(Stored items)
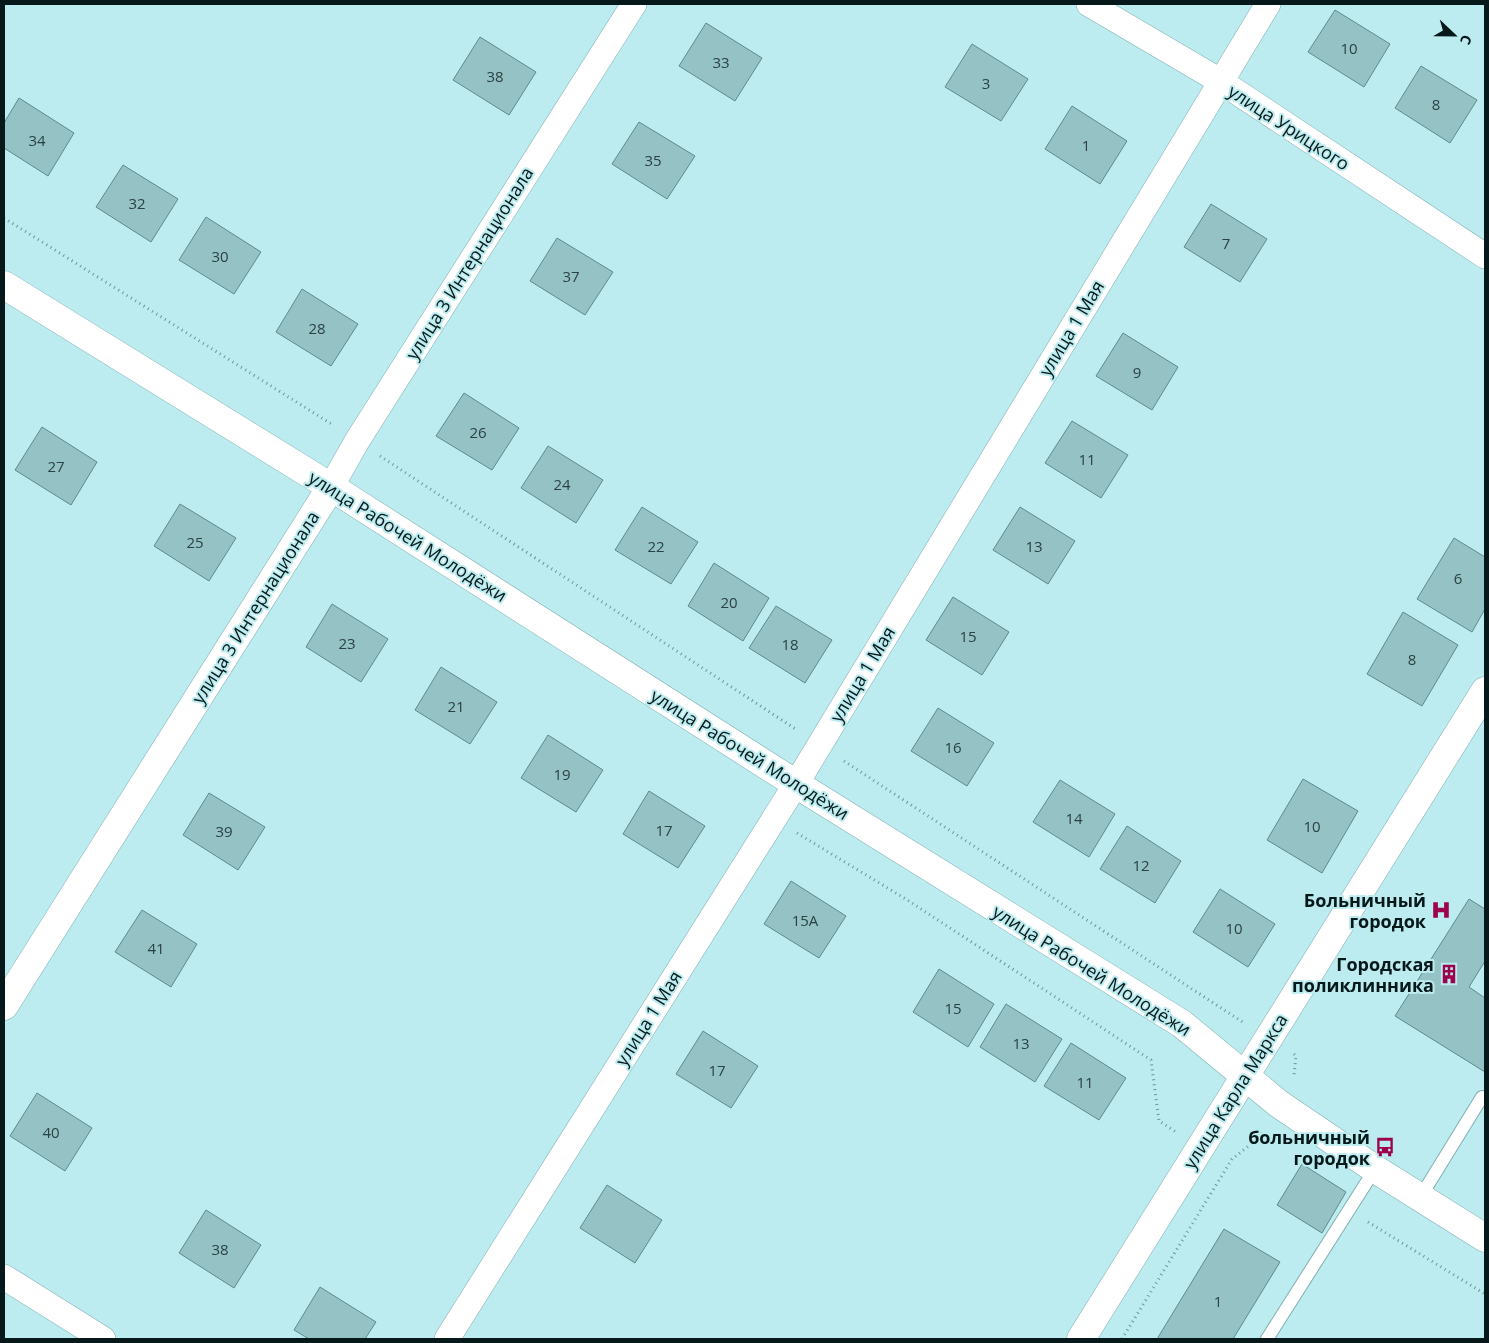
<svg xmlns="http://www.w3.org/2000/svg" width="1489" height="1343" font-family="'Open Sans',sans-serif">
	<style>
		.building { fill: #94c2c5; stroke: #5d8a8d }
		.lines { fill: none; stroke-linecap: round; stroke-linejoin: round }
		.service-casing { stroke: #81afb2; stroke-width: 14 }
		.minor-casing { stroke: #81afb2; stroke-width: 26 }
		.tertiary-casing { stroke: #81afb2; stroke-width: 29 }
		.secondary-casing { stroke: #81afb2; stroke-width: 29 }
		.path { stroke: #719496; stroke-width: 3; stroke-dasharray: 1 4; stroke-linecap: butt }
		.service { stroke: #fff; stroke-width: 12 }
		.minor { stroke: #fff; stroke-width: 25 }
		.tertiary { stroke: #fff; stroke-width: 28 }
		.secondary { stroke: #fff; stroke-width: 28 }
		.labels { text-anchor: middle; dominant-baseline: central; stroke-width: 4; stroke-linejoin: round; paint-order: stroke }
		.number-label { font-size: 15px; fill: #2a4244 }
		.street-label { font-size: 18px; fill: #061819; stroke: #bcecef }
		.poi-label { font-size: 18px; font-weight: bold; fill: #061819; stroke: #bcecef; text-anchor: end }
	</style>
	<rect width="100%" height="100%" fill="#bcecef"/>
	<path class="building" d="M1335 10 1390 44 1364 87 1308 52Z
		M706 23 762 58 735 101 679 66Z
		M480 37 536 72 509 115 453 80Z
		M972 44 1028 79 1001 121 945 87Z
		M1421 66 1477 100 1450 143 1395 108Z
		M19 98 74 133 48 176 4 148V123Z
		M1072 106 1127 141 1100 184 1045 149Z
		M639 122 695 156 667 199 612 164Z
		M123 165 178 199 151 242 96 207Z
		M1211 204 1267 239 1240 282 1184 247Z
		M206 217 261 252 234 294 179 260Z
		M557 238 613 272 585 315 530 281Z
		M302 289 358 324 331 366 276 332Z
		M1123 333 1178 367 1152 410 1096 376Z
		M464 393 519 428 492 470 436 436Z
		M1072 421 1128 455 1101 498 1045 463Z
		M42 427 97 462 71 505 15 470Z
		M548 446 603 480 576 523 521 488Z
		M180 504 236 538 209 581 154 546Z
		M642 507 698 542 671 584 615 550Z
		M1020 507 1075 541 1048 584 993 550Z
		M1454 538 1485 557V609L1472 632 1417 599Z
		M714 563 769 598 743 641 688 606Z
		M953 597 1009 632 982 675 926 640Z
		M332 604 388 639 361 682 306 647Z
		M776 606 832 640 805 683 749 648Z
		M1403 612 1458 645 1422 706 1367 674Z
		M441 667 497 702 470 744 415 710Z
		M938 708 994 743 967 786 911 751Z
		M548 735 603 770 576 812 521 778Z
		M1303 779 1358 811 1322 873 1267 840Z
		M1060 780 1115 814 1089 857 1033 822Z
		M649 791 705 826 678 868 623 834Z
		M209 793 265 827 238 870 183 835Z
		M1127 826 1181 861 1155 903 1100 869Z
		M791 881 846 916 819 958 764 924Z
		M1220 889 1275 924 1248 967 1193 932Z
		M1469 899 1485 909V961L1469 987 1485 998V1072L1395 1016Z
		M142 910 197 944 171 987 115 952Z
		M939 969 994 1004 968 1047 913 1012Z
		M1006 1004 1062 1039 1035 1082 980 1047Z
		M703 1031 758 1066 731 1108 676 1074Z
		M1071 1043 1126 1078 1099 1120 1044 1086Z
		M37 1093 92 1128 65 1171 10 1136Z
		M1302 1164 1346 1192 1322 1233 1277 1205Z
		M607 1185 662 1220 635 1263 580 1228Z
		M206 1210 261 1245 234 1288 179 1253Z
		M1224 1229 1280 1262 1233 1339H1157Z
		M320 1287 376 1322 365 1339H309L294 1330Z"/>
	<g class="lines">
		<defs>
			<path id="service" d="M1421 1196 1482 1097 1485 1100
				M1267 1339 1375 1169"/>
			<path id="minor" d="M1089 4 1220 81 1485 256
				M331 487 357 441 634 4
				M4 1277 103 1339
				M447 1339 796 784 1268 4"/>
			<path id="tertiary" d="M1081 1339 1485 691"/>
			<path id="secondary" d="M4 285 331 487 796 784 1182 1024 1279 1104 1375 1169 1485 1238
				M4 1006 331 487"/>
		</defs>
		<use href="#service" class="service-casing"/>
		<use href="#minor" class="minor-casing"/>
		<use href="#tertiary" class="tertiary-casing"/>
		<use href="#secondary" class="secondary-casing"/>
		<path class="path" d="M4 218 333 425
			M380 456 797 730
			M844 761 1244 1023
			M797 833 909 901 1151 1060 1159 1121 1176 1132
			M1294 1054 1296 1056 1294 1075
			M1368 1222 1485 1294
			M1122 1339 1232 1159 1259 1138 1263 1130"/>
		<use href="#service" class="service"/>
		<use href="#minor" class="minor"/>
		<use href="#tertiary" class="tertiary"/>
		<use href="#secondary" class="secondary"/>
	</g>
	<defs>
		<symbol id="hospital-bare" viewBox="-9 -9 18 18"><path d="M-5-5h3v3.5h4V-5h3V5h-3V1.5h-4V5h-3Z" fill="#9d034c" stroke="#bcecef" stroke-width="2.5" paint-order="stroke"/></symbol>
		<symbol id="building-bare" viewBox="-9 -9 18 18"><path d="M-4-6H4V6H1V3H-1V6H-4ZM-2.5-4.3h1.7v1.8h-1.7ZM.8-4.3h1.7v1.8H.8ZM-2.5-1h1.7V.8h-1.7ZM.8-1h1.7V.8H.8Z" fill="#9d034c" stroke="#bcecef" stroke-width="2.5" paint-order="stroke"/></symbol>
		<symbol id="bus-bare" viewBox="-9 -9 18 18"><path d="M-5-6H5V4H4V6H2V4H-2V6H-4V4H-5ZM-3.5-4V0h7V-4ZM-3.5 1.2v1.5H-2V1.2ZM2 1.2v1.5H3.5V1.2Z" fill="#9d034c" stroke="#bcecef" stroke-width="2.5" paint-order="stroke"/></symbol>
	</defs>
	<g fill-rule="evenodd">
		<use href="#hospital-bare" x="1427" y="896" width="28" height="28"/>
		<use href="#building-bare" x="1435" y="960" width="28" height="28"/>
		<use href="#bus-bare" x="1371" y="1133" width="28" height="28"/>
	</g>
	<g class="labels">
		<g class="number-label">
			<text x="1349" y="48">10</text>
			<text x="721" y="62">33</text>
			<text x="495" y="76">38</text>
			<text x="986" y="83">3</text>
			<text x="1436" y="104">8</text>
			<text x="37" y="140">34</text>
			<text x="1086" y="145">1</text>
			<text x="653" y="160">35</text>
			<text x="137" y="203">32</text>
			<text x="1226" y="243">7</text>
			<text x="220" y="256">30</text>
			<text x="571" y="276">37</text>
			<text x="317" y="328">28</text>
			<text x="1137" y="372">9</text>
			<text x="478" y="432">26</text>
			<text x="1087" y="459">11</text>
			<text x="56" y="466">27</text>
			<text x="562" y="484">24</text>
			<text x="195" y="542">25</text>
			<text x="656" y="546">22</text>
			<text x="1034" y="546">13</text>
			<text x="1458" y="578">6</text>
			<text x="729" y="602">20</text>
			<text x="968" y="636">15</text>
			<text x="347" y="643">23</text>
			<text x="790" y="644">18</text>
			<text x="1412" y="659">8</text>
			<text x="456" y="706">21</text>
			<text x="953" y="747">16</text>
			<text x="562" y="774">19</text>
			<text x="1074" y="818">14</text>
			<text x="1312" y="826">10</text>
			<text x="664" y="830">17</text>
			<text x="224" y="831">39</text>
			<text x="1141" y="865">12</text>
			<text x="805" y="920">15А</text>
			<text x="1234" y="928">10</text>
			<text x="156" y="948">41</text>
			<text x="953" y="1008">15</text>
			<text x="1021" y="1043">13</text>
			<text x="717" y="1070">17</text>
			<text x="1085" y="1082">11</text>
			<text x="51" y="1132">40</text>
			<text x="220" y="1249">38</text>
			<text x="1218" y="1301">1</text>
		</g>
		<g class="street-label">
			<text transform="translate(1289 127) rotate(33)">улица Урицкого</text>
			<text transform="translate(469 263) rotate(-58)">улица 3 Интернационала</text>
			<text transform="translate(1071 328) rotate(-59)">улица 1 Мая</text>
			<text transform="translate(408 536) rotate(32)">улица Рабочей Молодёжи</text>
			<text transform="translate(255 607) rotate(-58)">улица 3 Интернационала</text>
			<text transform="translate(862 674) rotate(-59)">улица 1 Мая</text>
			<text transform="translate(750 754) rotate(32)">улица Рабочей Молодёжи</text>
			<text transform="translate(1092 970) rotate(32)">улица Рабочей Молодёжи</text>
			<text transform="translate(648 1018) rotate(-58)">улица 1 Мая</text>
			<text transform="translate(1235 1091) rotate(-58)">улица Карла Маркса</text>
		</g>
		<g class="poi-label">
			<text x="1426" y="900">Больничный<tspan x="1426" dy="21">городок</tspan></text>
			<text x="1434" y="964">Городская<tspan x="1434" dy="21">поликлинника</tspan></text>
			<text x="1370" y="1137">больничный<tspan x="1370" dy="21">городок</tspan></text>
		</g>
	</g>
	<rect width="1489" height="1343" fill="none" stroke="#061819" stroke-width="10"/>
	<g transform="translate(1454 35) rotate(112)" stroke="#bcecef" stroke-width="4" paint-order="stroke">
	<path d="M0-4L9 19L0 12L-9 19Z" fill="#061819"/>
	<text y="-8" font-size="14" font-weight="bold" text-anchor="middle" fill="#061819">С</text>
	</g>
</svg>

WHAT IS NEEDED
The lines to return are those in the entries above that hold "linecap".

EXERCISE RESULT
		.lines { fill: none; stroke-linecap: round; stroke-linejoin: round }
		.path { stroke: #719496; stroke-width: 3; stroke-dasharray: 1 4; stroke-linecap: butt }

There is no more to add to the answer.